Messenger moving to 2-day print schedule, will add staff and strengthen paper and website
What's changing: The Saint Albans Messenger will print two days a week starting later this month as it strengthens its content, adds more reporters and newsroom resources, and continues to grow its expanding digital audience. Changes go into effect the week of Jan. 25 with the first edition appearing that Tuesday.
What does it mean: This change will allow the Messenger newsroom to publish more timely updates to www.samessenger.com as well as its social media pages. Additionally, readers can join more than 5,000 email subscribers who have signed up to receive informative, engaging newsletters that are published each morning. As a subscriber, you have access to all of the Messenger’s content on any device.
Why the change: “We need to take the appropriate steps to adjust our business model. Local news and information combined with meaningful journalism will always be front and center at the Messenger. This is a long-term play; we’re looking beyond tomorrow.”
See what projects St. Albans city officials are proposing for town meeting voters
The pool returns: The community pool, which would be built at Hard’ack Recreation Area, was originally proposed as a $5.5 million collective project between the City of St. Albans and St. Albans Town, but when the amount was passed by voters in the city, it failed in the town. A revised proposal was submitted to the City Council that reduced costs by about $750,000 for the pool and provided an allowance for renovations.
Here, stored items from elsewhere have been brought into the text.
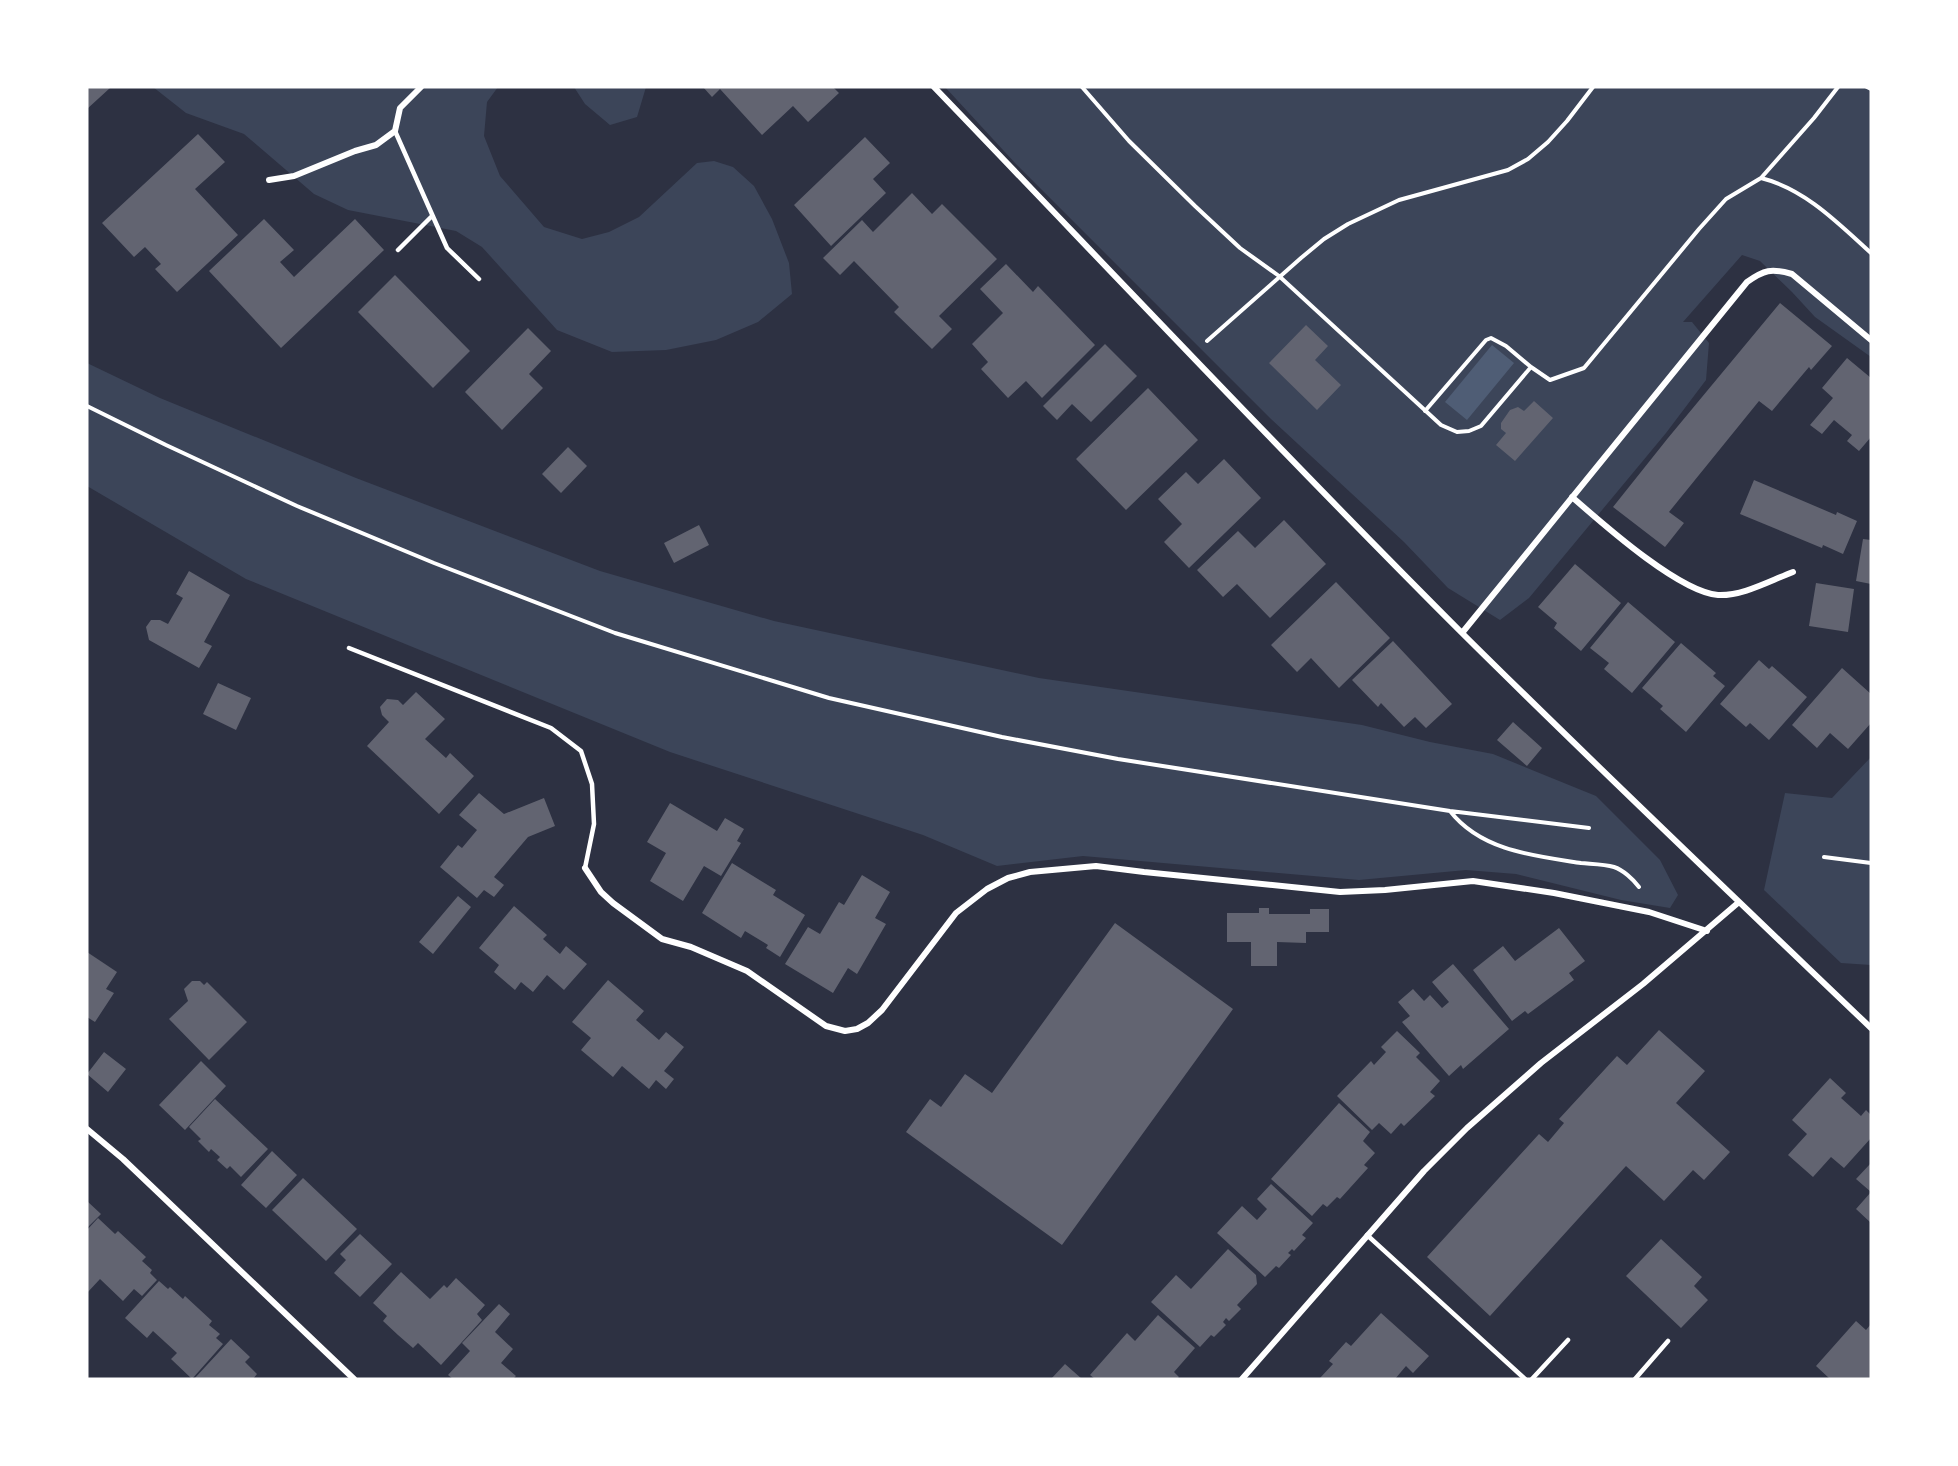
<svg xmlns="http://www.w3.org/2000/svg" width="1958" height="1466" viewBox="0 0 1958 1466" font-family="Arial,sans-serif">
<rect width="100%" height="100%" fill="#2d3142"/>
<!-- green -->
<path fill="#3c4559" d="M153,87H498L487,102L484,136L500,176L544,227L582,239L609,232L639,217L697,163L714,161L733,167L754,186L772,219L789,263L792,294L758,322L716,340L666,350L612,352L557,330L482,247L456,231L348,210L314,194L244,134L186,113Z
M574,87H646L637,117L610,125L585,104Z
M945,87H1871V357L1815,317L1792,292L1760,261L1742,255L1683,322H1692L1709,343L1706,380L1666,433L1529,598L1500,620L1448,588L1404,542L1271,419L1015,163Z
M87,363L160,398L356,478L600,571L774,621L1039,678L1362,725L1430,742L1493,754L1596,796L1660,860L1678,895L1670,908L1621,900L1516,874L1466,870L1359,880L1083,856L997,866L923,835L670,752L246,579L87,486Z
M1871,757V965L1841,963L1764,890L1785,793L1832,798Z"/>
<!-- water -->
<path fill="#4f5d75" d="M1492,345L1514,363L1467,420L1445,402Z"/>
<!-- building -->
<path fill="#626471" d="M87,87H109L110,88L87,109Z
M703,87H833L839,93L808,122L793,106L762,135L720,89L712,97Z
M198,134L225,162L195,189L238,235L177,292L155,269L161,264L145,247L134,257L102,223Z
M865,137L890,163L873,179L886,193L831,246L794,205Z
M912,193L932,214L942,204L997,259L939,316L952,329L932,349L894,312L899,307L854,261L840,275L823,258L862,220L873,232Z
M264,219L294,250L280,262L294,277L355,219L384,250L281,348L209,271Z
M1006,264L1033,292L1038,286L1095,345L1042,398L1026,381L1008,398L981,369L988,362L972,344L1003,313L980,289Z
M395,275L470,351L433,388L358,312Z
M1780,303L1832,346L1811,370L1809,367L1772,411L1759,401L1669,512L1684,523L1665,547L1613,507L1668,438Z
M1306,325L1328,346L1315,360L1341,385L1317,410L1269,363Z
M528,328L551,351L529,374L543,388L502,430L465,392Z
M1105,344L1137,376L1091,422L1072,404L1057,420L1043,406Z
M1847,358L1871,378V437L1859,451L1847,441L1852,435L1834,420L1822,434L1810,425L1833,398L1822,388Z
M1148,388L1198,440L1126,510L1076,459Z
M1534,401L1553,418L1515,461L1496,445L1506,433L1501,429V423L1510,410L1518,407L1524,411Z
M568,447L587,466L561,493L542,474Z
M1224,459L1261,498L1189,568L1164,542L1182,524L1158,499L1186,472L1198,484Z
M1754,480L1836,515L1837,512L1857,521L1843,554L1823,545L1822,548L1740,514Z
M1284,520L1326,564L1270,618L1237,584L1223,597L1197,570L1238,531L1255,548Z
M699,525L709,545L674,563L664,543Z
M1863,539L1871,540V584L1856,581Z
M1575,564L1621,603L1581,651L1554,628L1557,623L1538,607Z
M189,571L230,595L204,642L212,646L199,668L149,640L146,627L151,620H160L168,624L183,598L176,594Z
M1336,582L1390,638L1339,688L1311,658L1297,672L1271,645Z
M1816,583L1854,589L1848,632L1809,626Z
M1628,602L1675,642L1632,693L1604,669L1609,663L1590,648Z
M1393,641L1452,704L1426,728L1415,717L1404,727L1381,703L1378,707L1352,680Z
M1681,643L1716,673L1713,676L1725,686L1686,732L1660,709L1663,706L1642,688Z
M1759,660L1769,669L1772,666L1807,697L1769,740L1750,723L1746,727L1720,704Z
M1842,668L1871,694V723L1848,749L1830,733L1817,748L1792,725Z
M218,683L251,698L236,730L203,714Z
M416,692L445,719L425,739L446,758L450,753L474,776L439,814L367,746L389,722L382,715L380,707L387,699L398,700L403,705Z
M1513,722L1542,748L1527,766L1497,740Z
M479,793L504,814L544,798L555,826L528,837L494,877L504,885L494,897L484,890L477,898L440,867L458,845L462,848L477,830L459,815Z
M670,803L717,831L725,818L744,829L737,841L741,843L721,876L704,866L683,901L650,881L666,853L647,842Z
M732,863L776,890L773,895L805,915L780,957L766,948L768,945L745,931L741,938L702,913Z
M862,875L890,892L875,918L886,924L857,974L848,968L833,993L785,964L808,927L820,934L839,902L844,905Z
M458,896L471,907L433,954L419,942Z
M514,906L547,935L543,939L560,954L566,946L587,964L564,990L547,975L533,992L521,982L515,990L494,972L499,965L479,948Z
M1259,908H1269V914H1310V909H1329V932H1306V943L1277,942V966H1251V942H1227V913H1259Z
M1115,923L1233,1009L1062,1245L906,1132L930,1099L941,1107L965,1074L992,1093Z
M1559,928L1585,961L1569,973L1574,980L1528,1014L1525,1011L1512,1021L1473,970L1503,946L1515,961Z
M87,952L117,972L106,989L114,993L95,1022L87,1017Z
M1453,964L1509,1029L1463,1069L1461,1065L1449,1076L1402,1022L1410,1016L1398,1002L1413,989L1424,1001L1430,995L1442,1008L1449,1002L1432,982Z
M608,980L644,1011L636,1020L659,1040L666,1032L684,1047L664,1071L674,1079L666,1089L656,1080L649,1089L622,1066L613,1077L581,1050L591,1038L572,1022Z
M192,981H200L204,985L207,982L247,1022L209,1060L169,1019L188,1001L184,989Z
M1659,1030L1705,1071L1676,1103L1730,1152L1704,1180L1693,1170L1664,1201L1626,1166L1490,1316L1427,1257L1539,1134L1548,1142L1564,1123L1559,1119L1617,1056L1627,1065Z
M1397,1031L1420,1053L1416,1057L1440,1081L1430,1092L1435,1096L1404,1126L1401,1123L1391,1134L1379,1123L1372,1130L1337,1096L1371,1061L1374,1065L1386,1052L1381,1047Z
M104,1052L126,1069L108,1092L87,1074Z
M201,1061L226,1086L185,1130L159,1105Z
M1830,1078L1846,1093L1841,1098L1861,1116L1866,1110L1871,1115V1138L1844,1168L1831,1157L1813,1177L1788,1155L1807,1134L1792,1120Z
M215,1099L268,1149L241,1177L230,1166L227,1169L217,1160L220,1157L211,1149L209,1152L198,1141L201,1139L189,1127Z
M1339,1103L1370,1132L1363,1141L1375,1153L1364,1165L1368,1168L1340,1199L1337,1197L1327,1207L1323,1204L1312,1216L1271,1179Z
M272,1151L297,1175L266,1208L241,1185Z
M1871,1163V1192L1856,1179Z
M303,1178L357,1229L326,1261L272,1210Z
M1271,1184L1313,1223L1302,1235L1306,1238L1294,1251L1292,1249L1288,1253L1291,1255L1279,1268L1276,1266L1265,1277L1217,1233L1242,1206L1257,1220L1267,1209L1257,1199Z
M1871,1192V1223L1856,1209Z
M87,1201L101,1214L87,1228Z
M98,1218L115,1234L118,1231L146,1257L142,1261L152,1270L150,1273L157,1280L142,1296L134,1289L123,1301L100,1279L87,1293V1230Z
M360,1234L392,1264L360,1297L334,1273L346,1260L340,1254Z
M1661,1239L1702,1277L1694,1286L1708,1300L1681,1328L1626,1276Z
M1228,1249L1256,1275L1257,1284L1237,1305L1241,1309L1229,1321L1226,1318L1223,1322L1226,1325L1214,1337L1211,1335L1200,1347L1151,1302L1176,1275L1191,1289Z
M401,1272L430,1299L444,1285L447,1288L456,1278L485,1305L477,1314L482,1320L441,1365L418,1343L413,1348L398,1335L383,1321L387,1316L373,1303Z
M159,1281L168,1289L170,1287L183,1299L185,1296L212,1321L209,1325L220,1334L216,1338L223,1344L192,1379L171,1359L177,1353L153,1331L147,1338L125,1318Z
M499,1304L510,1314L495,1332L513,1349L501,1363L516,1376L513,1379H453L448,1375L470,1351L462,1343Z
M1381,1313L1429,1356L1413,1373L1406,1366L1395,1379H1321L1320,1378L1333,1364L1329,1361L1346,1342L1351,1346Z
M1158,1315L1195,1348L1174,1372L1179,1377L1177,1379H1095L1090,1375L1127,1333L1135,1341Z
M1856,1321L1866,1330L1871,1324V1379H1830L1816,1366Z
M231,1339L250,1357L245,1362L257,1374L253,1379H194Z
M1065,1364L1082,1379H1051Z"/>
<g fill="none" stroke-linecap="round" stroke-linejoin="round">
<!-- path -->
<path stroke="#fff" stroke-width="4" d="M1082,87L1129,141L1195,206L1240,248L1279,276L1441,425L1457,432L1469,431L1481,426L1531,367L1550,380L1584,368L1699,229L1726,199L1761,178L1814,118L1838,87
M1867,87L1871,89
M1761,178C1805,189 1838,223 1871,253
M1207,341L1301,258L1324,239L1348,224L1399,200L1508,170L1528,159L1548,142L1567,121L1593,87
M87,406L166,445L297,506L434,563L615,633L829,698L1002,737L1118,759L1450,811L1589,828
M1425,411L1486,340L1491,338L1506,346L1531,367
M1450,811C1481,851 1535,856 1581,863C1591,864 1604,864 1614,867C1623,870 1633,879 1639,887
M1824,857L1871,863"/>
<!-- service -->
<path stroke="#fff" stroke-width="4.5" d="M395,131L447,248L479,279
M398,250L432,216
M349,648L551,728L581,751L592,784L594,824L585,868
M1367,1235L1525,1379
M1532,1379L1568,1340
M1635,1379L1668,1341"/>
<!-- minor -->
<path stroke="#fff" stroke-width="6" d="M934,87C1110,270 1284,455 1463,634C1597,767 1734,897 1871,1028
M269,180L294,176L355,151L376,145L395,131L400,108L421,87
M1572,497C1603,524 1679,592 1718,595C1743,596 1769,581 1793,572
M1462,633L1747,282C1764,270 1771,268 1792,274L1871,340
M585,868L601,892L613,903L662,939L691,947L747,971L826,1026L845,1031L857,1029L868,1023L882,1010L956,913L987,889L1008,878L1030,872L1096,866L1144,872L1340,892L1385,890L1473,881L1554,893L1649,912L1707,931
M87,1129L123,1159L354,1379
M1242,1379L1424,1171L1467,1128L1541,1063L1643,984L1739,902"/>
</g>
<!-- border -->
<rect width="1958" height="1466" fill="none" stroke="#ffffff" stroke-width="177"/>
</svg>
Streetscape investment: Other investments include the street-scaping of Kingman Street to make the area more attractive and traffic-friendly. The proposal states the remodeling of Kingman Street will involve new curbs and sidewalks, utility infrastructure and replacements, sineage and line striping.
New water tower: The city’s proposal detailed that the estimated project at completion would cost $2.3 million and is slated for completion in 2022 to replace the Aldis Hill storage tank originally built in 1953.
Officials: Vermont appears to be experiencing holiday surge of COVID-19
Surge in cases: According to Michael Pieciak, commissioner of the Vermont Department of Financial Regulation, the state is currently reporting an average of 166 new cases per day, and has reported more cases in the last five days than in May, June, July, August and September combined.
Hospitals still have capacity: Pieciak said the state would need to average 380 new cases per day over a 14-day period to approach the limit of the state’s intensive care capacity. As of Tuesday there were 51 Vermonters hospitalized with 10 in intensive care.
Stay vigilant: Health Commissioner Dr. Mark Levine warned Vermonters not to let their guard down after receiving their first dose. He said there have been a few instances of Vermonters testing positive for COVID-19 despite receiving the first dose.